Não dava mais para encarar aquele trânsito caótico; manifestações de toda ordem; falta de consideração ao próximo; sustos atemorizantes causados pelos incessantes ziguezagues das motos desafiando as leis da física; olhos e narinas cada vez mais irritados pelo ar poluído; sinais de depressão e insônia crescentes; atrasos e desculpas esfarrapadas pelos horários não cumpridos; tempo de lazer cada vez mais curto; Enfim um rol de inconvenientes forçando mais e mais aquela ideia de tomar coragem, iniciativa e dar um basta nesta agonia sufocante.
Largar tudo e mudar-se para um lugar com mais qualidade de vida, encontrar motivos que deem um sentido maior a própria existência.

Mas esta ideia, sempre lhe era cortada pelo conformismo do padrão social adquirido; a estabilidade no emprego; os amigos formados; a cultura acessível;
E depois lhe vinham as dúvidas: – “Ir para onde”? Mudança radical ou paulatina? Litoral, montanha ou campo? Abrir comercio, serviços, tentar a agroindústria?
No fundo até que não via nestas questões grandes problemas, pois, até onde se conhecia, sabia poder se adaptar, com certa facilidade, a estas mudanças. Gostava da natureza em geral, do silêncio, se considerava um observador, de pouco falar e não era muito chegado aos falantes, atuantes de espelho, como definia os mais exibicionistas.  

Para ele, valia a frase:

“Quem mais sabe é o mais modesto!” O importante era ganhar coragem e ir-se para longe das urbes, das metrópoles confusas, caóticas. Para algum lugar onde o carro era só para emergências e todos os demais afazeres poder fazer a pé, de bicicleta, até de ônibus era aceitável, sentado, olhando, observando o vai e vem das ruas e casas, das pessoas, dos passageiros tentando descobrir seus problemas, angustias, sonhos, desejos... Usar barco? Porque não? O mar lhe fazia bem, trazia quietude e inspiração.
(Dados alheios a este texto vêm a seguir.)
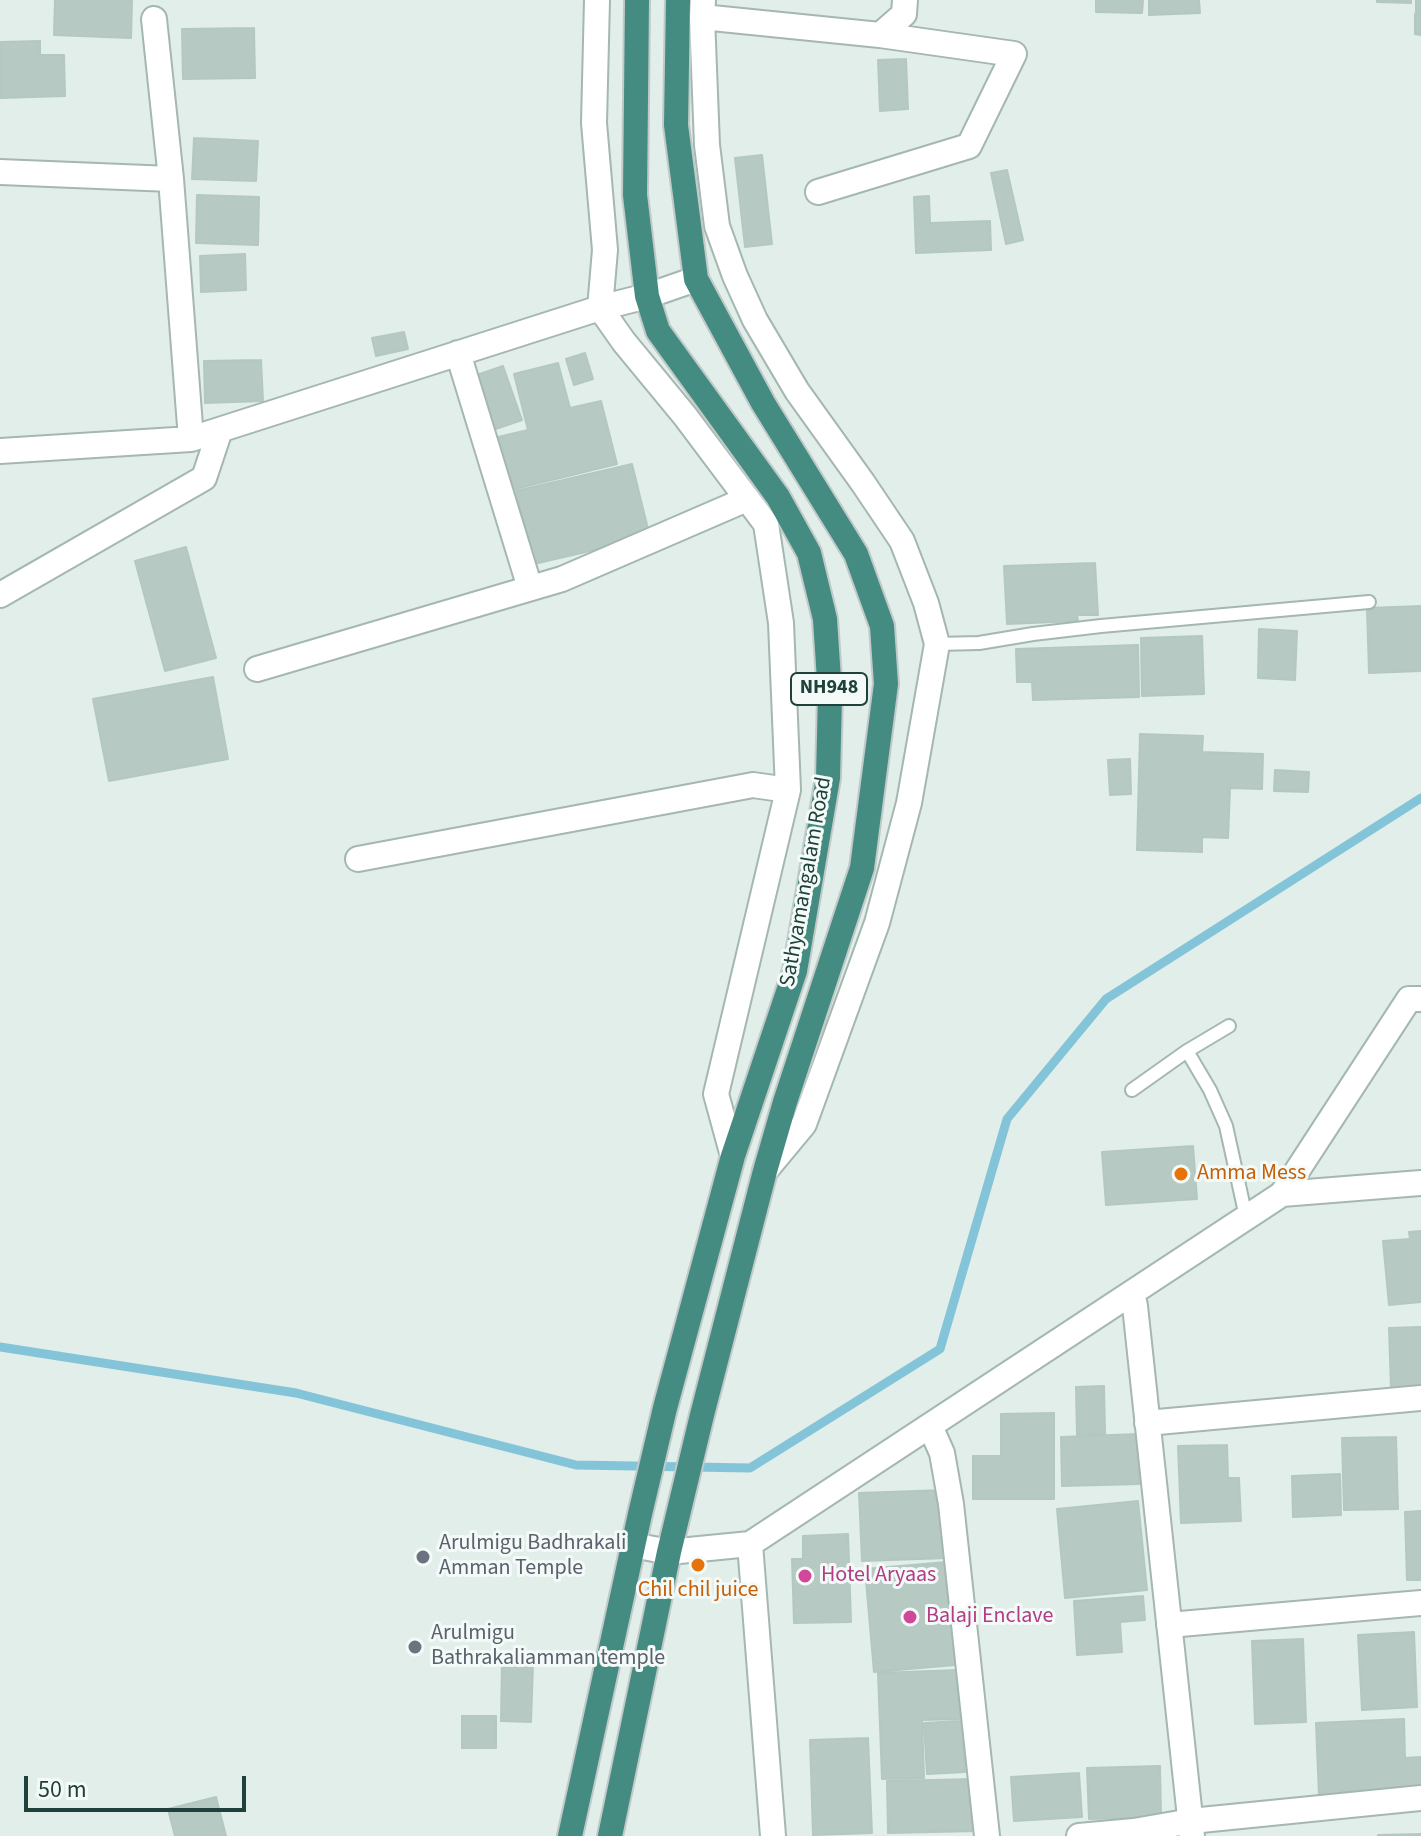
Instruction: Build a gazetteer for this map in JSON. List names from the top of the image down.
{
  "streets": {
    "highway": ["NH948", "Sathyamangalam Road"]
  },
  "places": [
    "Amma Mess",
    "Arulmigu Badhrakali Amman Temple",
    "Chil chil juice",
    "Hotel Aryaas",
    "Balaji Enclave",
    "Arulmigu Bathrakaliamman temple"
  ],
  "scale_bar": "50 m"
}
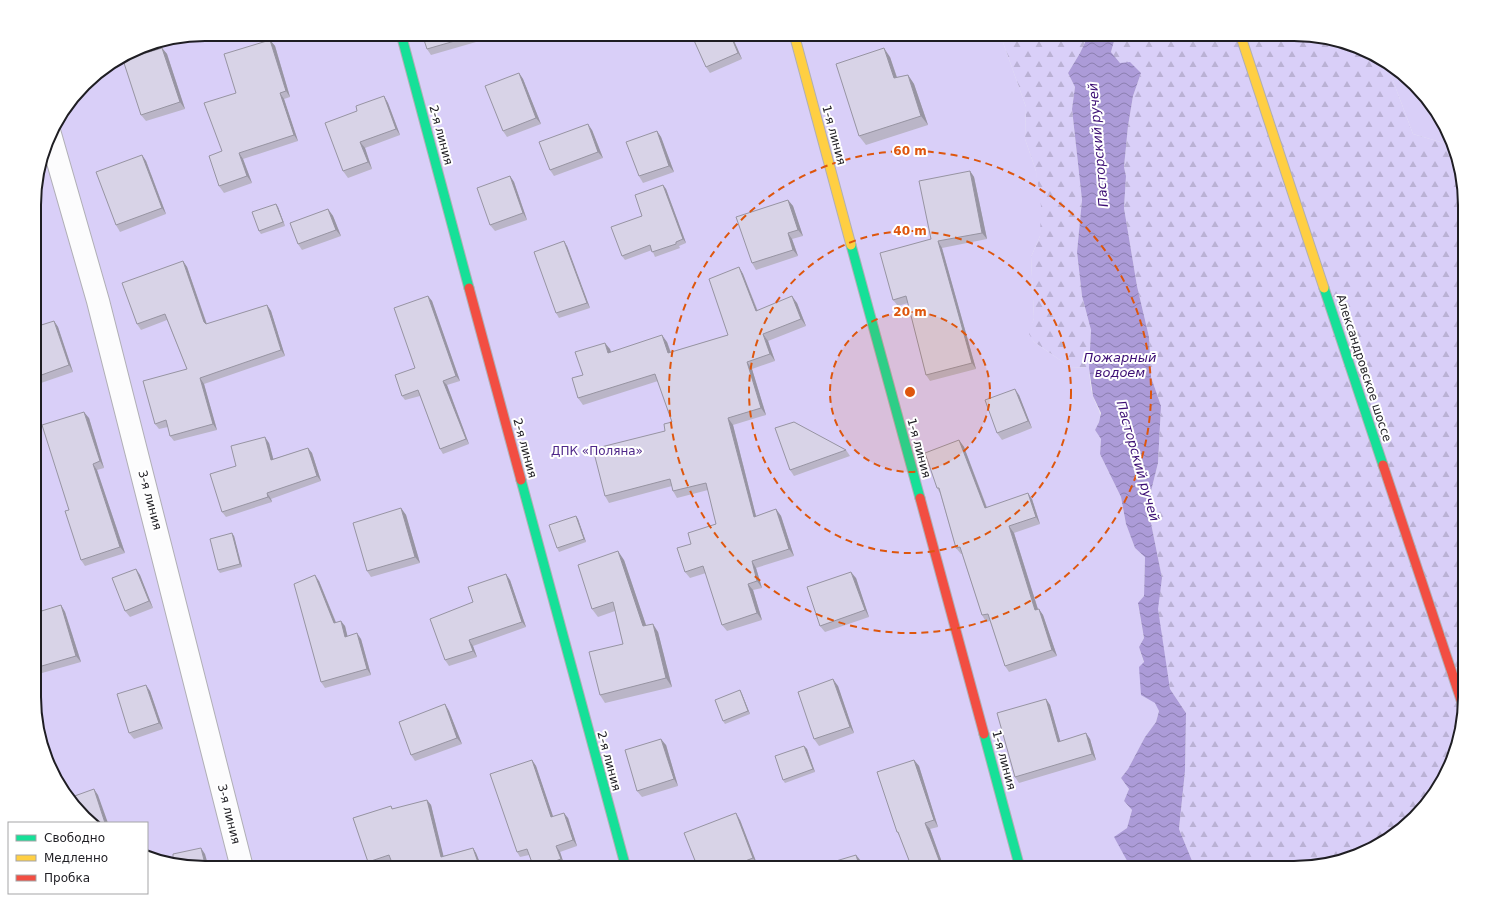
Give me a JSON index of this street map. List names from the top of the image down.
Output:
{
  "streets": {
    "street": [
      "2-я линия",
      "1-я линия",
      "Александровское шоссе",
      "3-я линия"
    ]
  },
  "water": ["Пасторский ручей", "Пожарный водоем"],
  "parks": ["ДПК «Поляна»"],
  "legend": ["Свободно", "Медленно", "Пробка"],
  "rings": ["60 m", "40 m", "20 m"]
}
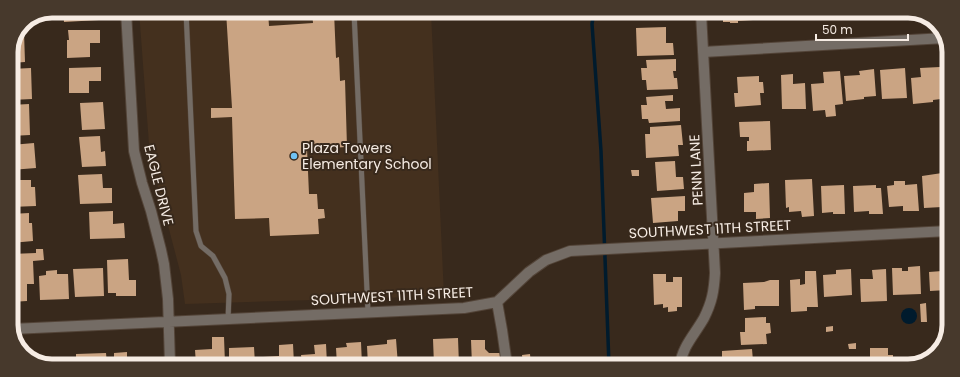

Num final de dia, necessitando comprar um presente para um amigo aniversariante e sabendo do seu gosto por livros antigos, entra num sebo e começa a vasculhar, remexer nas pilhas de livros empoeirados, enfileirados, a procura de algo inusitado, diferente, pensando na surpresa agradável do amigo ao receber e a satisfação do agradecimento: -“Puxa, acertou em cheio! Era esse que há tempos vinha procurando” E a surpresa dos demais convivas ao constatarem a preferência do presente.

No aperto do ambiente literato, lhe cai ao chão um livro amarelado, manchado, de bordas encurvadas pelo folhear constante. Um exemplar do Pequeno Príncipe de Saint Exupéry.

 –“Figurinha marcada para quem se considera leitor” pensa.

Mais um movimento brusco e outro livro lhe cai ao chão. Desta vez os poemas de Gibran Kahlil Gibran.

-“Outra figurinha carimbada!”.

Na sequência se depara com os livros de arte, grandes, vistosos e os de cima retratam as Maravilhas do Egito, os Mistérios da Esfinge, a Cultura dos Países Árabe...

Não encontrando nada interessante, sai a procura de outro sebo, na esperança de ainda encontrar o presente desejado.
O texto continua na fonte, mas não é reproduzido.